What makes this issue even worse is when you have LOS groups such as WWDB creating an even greater problem with programs such as eagle. If 100 PV is an inflated demand for Amway products, incentive programs such as eagle make it worse. How can a single person reasonably be expected to move 200 to 300 PV when most of it is personal consumption? The upline leaders use these programs as an incentive for downline IBOs, but in turn, they benefit financially by having more downline volume, as well as potentially enhanced tools sales by dedicated downline IBOs.

I challenge any IBO or prospect to take a close look at your Amway purchases. Are you truly just changing your shopping habits and achieving 100 PV or are you buying things to give away, or buying things that accumulate somewhere? Unless IBOs are selling half of their purchases, they are probably overbuying Amway products. I believe it is simply because of upline teaching which creates a defacto 100 PV quota and an artificial demand for Amway products.

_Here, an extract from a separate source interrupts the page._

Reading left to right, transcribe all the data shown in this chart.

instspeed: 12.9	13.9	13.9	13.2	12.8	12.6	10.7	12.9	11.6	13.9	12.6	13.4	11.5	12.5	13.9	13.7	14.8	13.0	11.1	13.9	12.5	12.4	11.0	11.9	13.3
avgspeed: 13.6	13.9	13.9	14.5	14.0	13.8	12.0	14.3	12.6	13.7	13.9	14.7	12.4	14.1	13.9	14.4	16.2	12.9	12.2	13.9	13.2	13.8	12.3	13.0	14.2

I challenge you to examine this closely and make your own conclusions.

Wednesday, August 27, 2025

Buying Prosperity?

  One thing I can credit Amway diamonds with is coming up with the most bat sh@t crazy ideas that sound sensible to IBOs but utter madness to anyone else.  One that I heard about was how you can buy your way to prosperity.  Buy your own Amway products and get others to follow and you’ll soon be on the road to early retirement and residual income.   Why not just buy a diamond business?  Then you get to speak on stage and talk about your "success". Of course the benefits of this might be outweighed by the cost.  

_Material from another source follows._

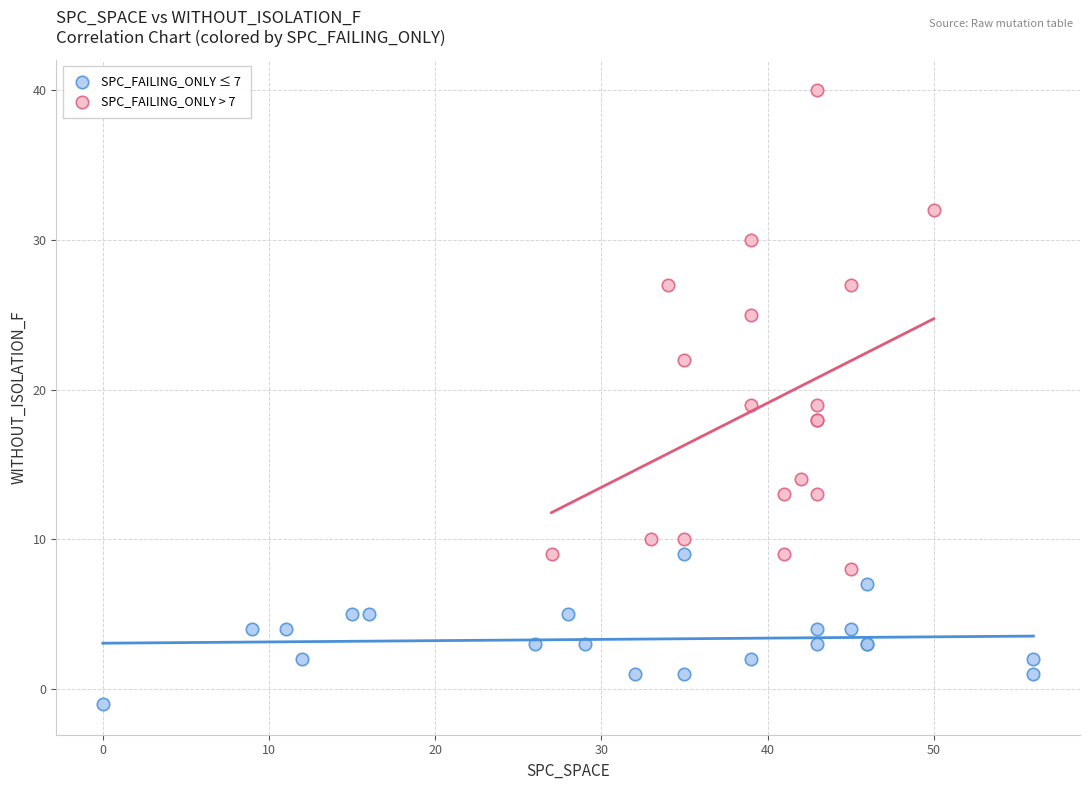

Which series has the widest spread of Y values?

SPC_FAILING_ONLY > 7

Have you ever seen a store or business prosper when the majority of sales are simply to the business owner and employees?   The answer is no because such a business does not exist, except perhaps in Amway.  It’s amazing that people actually believe that you can get rich buying from yourself.  But it works on the downline so the diamonds perpetuate the storyline.  Buying from yourself seems appealing to those who do not like selling, which is most people.

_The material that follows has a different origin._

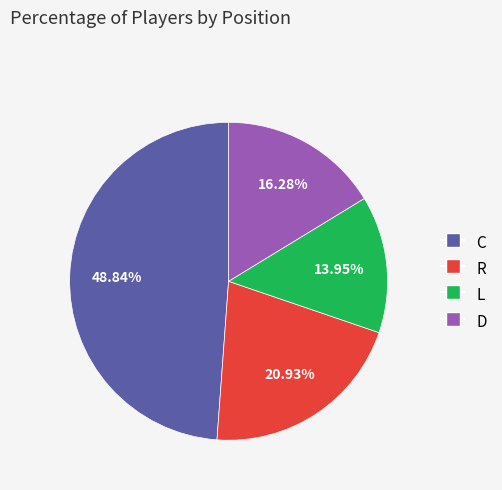

Which category has the smallest portion of the pie?

L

One thing I saw at a live function was the diamond telling IBOs to ask prospects if they like selling stuff and whether the answer was yes or no, your response would be “great, then this business is perfect for you”.  Of course, actual stories of significant retail sales were rare, and my own experience suggested that sympathetic family and friends comprised most of whatever sales took place and I found myself at times selling items at my cost just so the expenses of moving 100 PV wasn’t all on me.  

The strategy of buying your own stuff seems to work because most people do not like selling stuff and especially not to friends.  But many will give it a run because they are hopeful that Amway will deliver the wealth that upline seemingly promises.  The sad thing about a that dreams of wealth is all you get and there’s very little success to speak of.  From function to function it’s the same old diamonds time and again.  It's pretty rare to see a stream of new diamonds, at least in the US in my opinion, unless I'm mistaken.  Even in Hawaii, I still see Amway venues at times, but they seem to be smaller.

The diamonds might say they want downline success but they don’t.  They just want to keep replacing quitters with new members as long as they can churn in new tools and functions subscribers.  That’s the real game of diamonds and that’s why the emphasis of the tools and functions is recruiting new people into the game. It’s an elaborate scheme that prospects and new IBOs don’t see because they have Amway dreams clouding their thoughts.   If you really break it down, hordes of new diamonds would mean less money from tools and functions for existing diamonds.  It better for a diamond if people join, work hard for a period of time and quit, provided you can continue to replace them.  That's how a diamond maximizes profits.